Born in Kitzingen, Schneidt grew up in Leipzig in the family of a pastor. He became a member of the Thomanerchor in 1940 under Thomaskantor Günther Ramin at age 10. He studied at the Musikhochschule München from 1949 to 1952. While he studied, he began to work as the church musician at the Erlöserkirche in Munich. In 1954, he received the Richard-Strauss-Preis of Munich.

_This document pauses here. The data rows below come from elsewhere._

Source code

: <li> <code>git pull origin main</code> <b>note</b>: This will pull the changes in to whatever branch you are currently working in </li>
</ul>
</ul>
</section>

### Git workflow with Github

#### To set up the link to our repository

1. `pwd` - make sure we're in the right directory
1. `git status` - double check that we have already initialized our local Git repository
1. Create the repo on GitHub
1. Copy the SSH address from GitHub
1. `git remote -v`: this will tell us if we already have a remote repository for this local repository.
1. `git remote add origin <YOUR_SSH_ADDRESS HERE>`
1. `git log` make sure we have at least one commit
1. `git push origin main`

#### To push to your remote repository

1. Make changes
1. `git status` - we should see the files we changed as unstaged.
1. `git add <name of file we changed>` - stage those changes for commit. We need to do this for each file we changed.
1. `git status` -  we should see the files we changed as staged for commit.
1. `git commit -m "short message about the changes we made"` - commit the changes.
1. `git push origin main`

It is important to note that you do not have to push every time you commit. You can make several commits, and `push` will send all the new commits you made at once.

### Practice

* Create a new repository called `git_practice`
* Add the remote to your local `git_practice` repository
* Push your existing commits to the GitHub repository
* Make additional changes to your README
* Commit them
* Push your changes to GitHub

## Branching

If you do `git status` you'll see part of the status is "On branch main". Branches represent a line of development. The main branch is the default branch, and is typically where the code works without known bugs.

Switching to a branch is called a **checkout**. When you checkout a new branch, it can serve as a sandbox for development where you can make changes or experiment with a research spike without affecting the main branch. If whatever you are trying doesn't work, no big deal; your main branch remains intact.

In 1955, he was appointed director of the Kirchenmusikschule in Berlin, at age 25. He founded in 1961 the Bach-Chor and Bach-Collegium at the Kaiser-Wilhelm-Gedächtniskirche for regular performances of Bach cantatas, and conducted the groups to 1963. He was professor at the Musikhochschule Hamburg from 1971 to 1978. He was also, from 1963 to 1985 Generalmusikdirektor of the Sinfonieorchester Wuppertal, including the opera. In 1984, he became the successor of Karl Richter as artistic director of the Münchener Bach-Chor. In 1985 he was appointed professor of orchestral conducting and church music at the Musikhochschule München. He left the Münchener Bach-Chor in 2001 at age 70, but kept conducting Bach groups that he had founded in Tokyo. From 2001, he was professor at the Tokyo National University of Fine Arts and Music, and artistic director of the Kanagawa Philharmonic Orchestra, based in Yokohama, from 2007 to 2009.

Schneidt worked with several German symphony orchestras, such as the Berliner Philharmoniker, the Münchner Philharmoniker and the Rundfunk-Sinfonieorchester Berlin (RSB), and with Chor und Orchester des Bayerischen Rundfunks.

He died near Munich on 28 May 2018.

== Selected recordings ==

- Camille Sain-Saëns, Piano concerto n°5, Mūza Rubackyté piano, the Lithuanian National Philharmonic Orchestra, conducted by Hanns-Martin Schneidt (and Piano concerto n°2 conducted by Alain Pâris). Live record. CD Doron music 2014

== Awards ==
Schneidt was awarded the Eduard von der Heydt Prize of Wuppertal, in recognition of his shaping of the town's musical life over many years, without routine but transparency for the musical work of art at hand, in a broad repertory. He received the Bavarian Order of Merit in 2001.